3. Права человека и разнообразие культур
Права человека являются всеобщими только в том случае, если они включают право не верить в догму всеобщности прав
Джулиано Феррара (Giuliano Ferrara, Il Foglio, 23 декабря 2002).
Теория прав человека выдает себя на теорию, подходящую для любого времени и любого места, то есть за теорию всеобщую. Всеобщность, которая считается внутренне присущей каждому индивиду, полагаемому в качестве субъекта, представляется здесь мерилом, применимым ко всякой эмпирической реальности. При таком подходе, говорить, что права являются «всеобщими», — значит просто утверждать, что они абсолютно истинны. В то же время, каждый знает, что идеология прав человека является плодом Просвещения и что сама идея прав человека относится к специфическому горизонту западной современности. Тогда встает вопрос о том, не опровергаются ли, пусть и неявно, ее претензии на всеобщность ее собственным, вполне конкретными корнями. Поскольку всякая Декларация прав имеет историческую дату, нет ли здесь некоторого напряжения и даже противоречия между историческим контекстом, который определял ее разработку, и требованием всеобщности, которое она намеревается утвердить?

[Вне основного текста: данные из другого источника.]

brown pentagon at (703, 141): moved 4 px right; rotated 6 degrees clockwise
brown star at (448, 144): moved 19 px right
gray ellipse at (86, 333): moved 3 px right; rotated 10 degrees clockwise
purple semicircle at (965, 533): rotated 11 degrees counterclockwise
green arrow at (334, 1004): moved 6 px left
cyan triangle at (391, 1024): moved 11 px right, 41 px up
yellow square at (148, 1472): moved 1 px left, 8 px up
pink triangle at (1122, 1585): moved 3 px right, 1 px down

Ясно, что, с точки зрения любой из культур человечества, теория прав представляет собой скорее исключение, чем правило, и при этом является исключение даже внутри европейской культуры, поскольку появилась она лишь в определенный, относительно поздний момент истории этой культуры. Если права были «всегда», присутствовали с самого начала в самой природе человека, удивительно, что лишь небольшая часть человечества заметила это, да и то лишь по прошествии немалого периода времени. Как объяснить то, что всеобщий характер прав стал «очевидностью» лишь в определенном обществе? И как можно думать, будто общество могло бы провозгласить всеобщий характер этих прав, не заявив в то же время претензию на историческую монополию, то есть не возносясь над теми, которые не признали такой всеобщности? Само понятие всеобщности уже порождает проблемы. Когда мы говорим о всеобщности прав, о какой именно всеобщности идет речь? Географической, философской или моральной? Впрочем, всеобщность прав сталкивается с еще одним вопросом, однажды поставленным Раймундо Паниккаром: «Есть ли смысл спрашивать себя о том, выполнены ли условия всеобщности, если сам вопрос о всеобщности ни в коем смысле не является всеобщим?»[76].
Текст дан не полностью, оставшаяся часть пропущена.